_What you are asked to do:_ Transcribe every record exactly.

_Items from a data source:_
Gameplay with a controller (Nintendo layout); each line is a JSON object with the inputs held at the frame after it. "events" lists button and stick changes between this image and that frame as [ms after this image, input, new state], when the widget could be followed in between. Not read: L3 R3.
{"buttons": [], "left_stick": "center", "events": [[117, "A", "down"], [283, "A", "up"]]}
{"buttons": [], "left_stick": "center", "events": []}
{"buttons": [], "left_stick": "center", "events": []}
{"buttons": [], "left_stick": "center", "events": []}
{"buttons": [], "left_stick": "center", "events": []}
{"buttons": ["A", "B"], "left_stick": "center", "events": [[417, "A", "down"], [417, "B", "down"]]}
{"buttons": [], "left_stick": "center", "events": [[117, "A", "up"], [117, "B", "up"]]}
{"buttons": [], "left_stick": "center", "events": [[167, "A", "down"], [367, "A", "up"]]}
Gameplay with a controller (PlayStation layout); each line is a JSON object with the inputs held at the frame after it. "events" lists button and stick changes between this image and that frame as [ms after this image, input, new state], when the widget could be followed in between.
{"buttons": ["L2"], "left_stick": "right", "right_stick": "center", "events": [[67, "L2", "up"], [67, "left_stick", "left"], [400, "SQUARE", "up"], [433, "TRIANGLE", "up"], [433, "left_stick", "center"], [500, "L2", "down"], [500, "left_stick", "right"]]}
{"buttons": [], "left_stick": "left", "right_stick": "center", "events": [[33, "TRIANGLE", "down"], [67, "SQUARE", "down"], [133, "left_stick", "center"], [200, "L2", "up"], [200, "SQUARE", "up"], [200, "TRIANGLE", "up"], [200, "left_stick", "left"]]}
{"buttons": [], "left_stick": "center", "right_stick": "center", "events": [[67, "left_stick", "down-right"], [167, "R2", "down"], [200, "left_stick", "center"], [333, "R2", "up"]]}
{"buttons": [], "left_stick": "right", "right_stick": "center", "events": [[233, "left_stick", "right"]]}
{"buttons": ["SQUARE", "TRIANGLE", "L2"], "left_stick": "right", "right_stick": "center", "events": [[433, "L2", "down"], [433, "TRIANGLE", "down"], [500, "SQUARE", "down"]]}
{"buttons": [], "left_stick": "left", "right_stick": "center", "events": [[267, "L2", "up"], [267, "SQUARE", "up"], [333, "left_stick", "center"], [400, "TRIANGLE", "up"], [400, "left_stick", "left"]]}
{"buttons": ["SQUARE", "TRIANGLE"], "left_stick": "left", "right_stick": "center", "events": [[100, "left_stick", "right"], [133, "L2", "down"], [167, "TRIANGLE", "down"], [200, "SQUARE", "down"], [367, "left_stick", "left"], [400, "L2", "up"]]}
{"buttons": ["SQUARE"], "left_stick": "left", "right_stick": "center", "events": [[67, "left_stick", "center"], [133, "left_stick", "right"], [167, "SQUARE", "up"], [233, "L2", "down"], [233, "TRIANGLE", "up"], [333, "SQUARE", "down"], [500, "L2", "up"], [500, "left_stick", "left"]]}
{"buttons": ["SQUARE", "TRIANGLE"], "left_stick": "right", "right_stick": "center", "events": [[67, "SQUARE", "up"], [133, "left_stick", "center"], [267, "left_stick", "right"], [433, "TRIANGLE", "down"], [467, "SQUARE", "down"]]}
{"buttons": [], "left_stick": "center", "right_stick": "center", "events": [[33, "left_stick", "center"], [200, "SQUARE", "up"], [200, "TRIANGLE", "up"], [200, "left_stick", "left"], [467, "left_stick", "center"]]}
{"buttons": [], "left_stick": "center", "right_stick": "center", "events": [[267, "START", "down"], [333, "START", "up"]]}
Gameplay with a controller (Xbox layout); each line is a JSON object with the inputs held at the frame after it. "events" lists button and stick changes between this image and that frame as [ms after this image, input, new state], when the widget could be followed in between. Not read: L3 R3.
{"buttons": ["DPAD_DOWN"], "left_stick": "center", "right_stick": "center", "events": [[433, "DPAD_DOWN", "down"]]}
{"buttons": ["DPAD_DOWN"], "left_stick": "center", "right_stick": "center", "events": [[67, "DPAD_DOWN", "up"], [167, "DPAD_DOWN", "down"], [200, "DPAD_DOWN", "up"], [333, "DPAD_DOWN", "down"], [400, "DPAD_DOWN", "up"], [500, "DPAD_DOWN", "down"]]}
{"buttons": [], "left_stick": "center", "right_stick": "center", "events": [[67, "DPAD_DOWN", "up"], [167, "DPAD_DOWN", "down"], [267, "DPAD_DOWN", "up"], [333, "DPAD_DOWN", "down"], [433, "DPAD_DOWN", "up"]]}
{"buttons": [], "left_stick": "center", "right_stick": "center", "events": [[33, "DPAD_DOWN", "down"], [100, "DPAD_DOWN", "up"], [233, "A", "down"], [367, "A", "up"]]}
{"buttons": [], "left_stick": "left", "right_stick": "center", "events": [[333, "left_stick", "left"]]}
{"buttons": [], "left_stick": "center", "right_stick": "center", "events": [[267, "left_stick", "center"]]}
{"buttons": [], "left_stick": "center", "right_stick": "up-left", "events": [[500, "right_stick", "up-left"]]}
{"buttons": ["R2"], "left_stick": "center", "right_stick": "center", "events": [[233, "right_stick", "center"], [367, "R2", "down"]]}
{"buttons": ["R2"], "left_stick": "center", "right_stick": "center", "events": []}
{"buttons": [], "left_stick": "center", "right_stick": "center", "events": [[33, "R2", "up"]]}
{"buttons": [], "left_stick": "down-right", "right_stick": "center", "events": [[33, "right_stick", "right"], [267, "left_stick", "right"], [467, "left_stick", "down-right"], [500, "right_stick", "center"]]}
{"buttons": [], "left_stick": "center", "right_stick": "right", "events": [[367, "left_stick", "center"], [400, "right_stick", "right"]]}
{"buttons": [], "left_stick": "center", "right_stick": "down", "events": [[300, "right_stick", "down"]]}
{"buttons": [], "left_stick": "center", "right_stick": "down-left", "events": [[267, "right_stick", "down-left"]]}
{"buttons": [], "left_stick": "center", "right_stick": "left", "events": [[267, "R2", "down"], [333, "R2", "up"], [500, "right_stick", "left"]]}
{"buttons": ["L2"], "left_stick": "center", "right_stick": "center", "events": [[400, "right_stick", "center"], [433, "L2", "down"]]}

_Solution:_
Gameplay with a controller (Nintendo layout); each line is a JSON object with the inputs held at the frame after it. "events" lists button and stick changes between this image and that frame as [ms after this image, input, new state], when the widget could be followed in between. Not read: L3 R3.
{"buttons": [], "left_stick": "center", "events": [[117, "A", "down"], [283, "A", "up"]]}
{"buttons": [], "left_stick": "center", "events": []}
{"buttons": [], "left_stick": "center", "events": []}
{"buttons": [], "left_stick": "center", "events": []}
{"buttons": [], "left_stick": "center", "events": []}
{"buttons": ["A", "B"], "left_stick": "center", "events": [[417, "A", "down"], [417, "B", "down"]]}
{"buttons": [], "left_stick": "center", "events": [[117, "A", "up"], [117, "B", "up"]]}
{"buttons": [], "left_stick": "center", "events": [[167, "A", "down"], [367, "A", "up"]]}
Gameplay with a controller (PlayStation layout); each line is a JSON object with the inputs held at the frame after it. "events" lists button and stick changes between this image and that frame as [ms after this image, input, new state], when the widget could be followed in between.
{"buttons": ["L2"], "left_stick": "right", "right_stick": "center", "events": [[67, "L2", "up"], [67, "left_stick", "left"], [400, "SQUARE", "up"], [433, "TRIANGLE", "up"], [433, "left_stick", "center"], [500, "L2", "down"], [500, "left_stick", "right"]]}
{"buttons": [], "left_stick": "left", "right_stick": "center", "events": [[33, "TRIANGLE", "down"], [67, "SQUARE", "down"], [133, "left_stick", "center"], [200, "L2", "up"], [200, "SQUARE", "up"], [200, "TRIANGLE", "up"], [200, "left_stick", "left"]]}
{"buttons": [], "left_stick": "center", "right_stick": "center", "events": [[67, "left_stick", "down-right"], [167, "R2", "down"], [200, "left_stick", "center"], [333, "R2", "up"]]}
{"buttons": [], "left_stick": "right", "right_stick": "center", "events": [[233, "left_stick", "right"]]}
{"buttons": ["SQUARE", "TRIANGLE", "L2"], "left_stick": "right", "right_stick": "center", "events": [[433, "L2", "down"], [433, "TRIANGLE", "down"], [500, "SQUARE", "down"]]}
{"buttons": [], "left_stick": "left", "right_stick": "center", "events": [[267, "L2", "up"], [267, "SQUARE", "up"], [333, "left_stick", "center"], [400, "TRIANGLE", "up"], [400, "left_stick", "left"]]}
{"buttons": ["SQUARE", "TRIANGLE"], "left_stick": "left", "right_stick": "center", "events": [[100, "left_stick", "right"], [133, "L2", "down"], [167, "TRIANGLE", "down"], [200, "SQUARE", "down"], [367, "left_stick", "left"], [400, "L2", "up"]]}
{"buttons": ["SQUARE"], "left_stick": "left", "right_stick": "center", "events": [[67, "left_stick", "center"], [133, "left_stick", "right"], [167, "SQUARE", "up"], [233, "L2", "down"], [233, "TRIANGLE", "up"], [333, "SQUARE", "down"], [500, "L2", "up"], [500, "left_stick", "left"]]}
{"buttons": ["SQUARE", "TRIANGLE"], "left_stick": "right", "right_stick": "center", "events": [[67, "SQUARE", "up"], [133, "left_stick", "center"], [267, "left_stick", "right"], [433, "TRIANGLE", "down"], [467, "SQUARE", "down"]]}
{"buttons": [], "left_stick": "center", "right_stick": "center", "events": [[33, "left_stick", "center"], [200, "SQUARE", "up"], [200, "TRIANGLE", "up"], [200, "left_stick", "left"], [467, "left_stick", "center"]]}
{"buttons": [], "left_stick": "center", "right_stick": "center", "events": [[267, "START", "down"], [333, "START", "up"]]}
Gameplay with a controller (Xbox layout); each line is a JSON object with the inputs held at the frame after it. "events" lists button and stick changes between this image and that frame as [ms after this image, input, new state], when the widget could be followed in between. Not read: L3 R3.
{"buttons": ["DPAD_DOWN"], "left_stick": "center", "right_stick": "center", "events": [[433, "DPAD_DOWN", "down"]]}
{"buttons": ["DPAD_DOWN"], "left_stick": "center", "right_stick": "center", "events": [[67, "DPAD_DOWN", "up"], [167, "DPAD_DOWN", "down"], [200, "DPAD_DOWN", "up"], [333, "DPAD_DOWN", "down"], [400, "DPAD_DOWN", "up"], [500, "DPAD_DOWN", "down"]]}
{"buttons": [], "left_stick": "center", "right_stick": "center", "events": [[67, "DPAD_DOWN", "up"], [167, "DPAD_DOWN", "down"], [267, "DPAD_DOWN", "up"], [333, "DPAD_DOWN", "down"], [433, "DPAD_DOWN", "up"]]}
{"buttons": [], "left_stick": "center", "right_stick": "center", "events": [[33, "DPAD_DOWN", "down"], [100, "DPAD_DOWN", "up"], [233, "A", "down"], [367, "A", "up"]]}
{"buttons": [], "left_stick": "left", "right_stick": "center", "events": [[333, "left_stick", "left"]]}
{"buttons": [], "left_stick": "center", "right_stick": "center", "events": [[267, "left_stick", "center"]]}
{"buttons": [], "left_stick": "center", "right_stick": "up-left", "events": [[500, "right_stick", "up-left"]]}
{"buttons": ["R2"], "left_stick": "center", "right_stick": "center", "events": [[233, "right_stick", "center"], [367, "R2", "down"]]}
{"buttons": ["R2"], "left_stick": "center", "right_stick": "center", "events": []}
{"buttons": [], "left_stick": "center", "right_stick": "center", "events": [[33, "R2", "up"]]}
{"buttons": [], "left_stick": "down-right", "right_stick": "center", "events": [[33, "right_stick", "right"], [267, "left_stick", "right"], [467, "left_stick", "down-right"], [500, "right_stick", "center"]]}
{"buttons": [], "left_stick": "center", "right_stick": "right", "events": [[367, "left_stick", "center"], [400, "right_stick", "right"]]}
{"buttons": [], "left_stick": "center", "right_stick": "down", "events": [[300, "right_stick", "down"]]}
{"buttons": [], "left_stick": "center", "right_stick": "down-left", "events": [[267, "right_stick", "down-left"]]}
{"buttons": [], "left_stick": "center", "right_stick": "left", "events": [[267, "R2", "down"], [333, "R2", "up"], [500, "right_stick", "left"]]}
{"buttons": ["L2"], "left_stick": "center", "right_stick": "center", "events": [[400, "right_stick", "center"], [433, "L2", "down"]]}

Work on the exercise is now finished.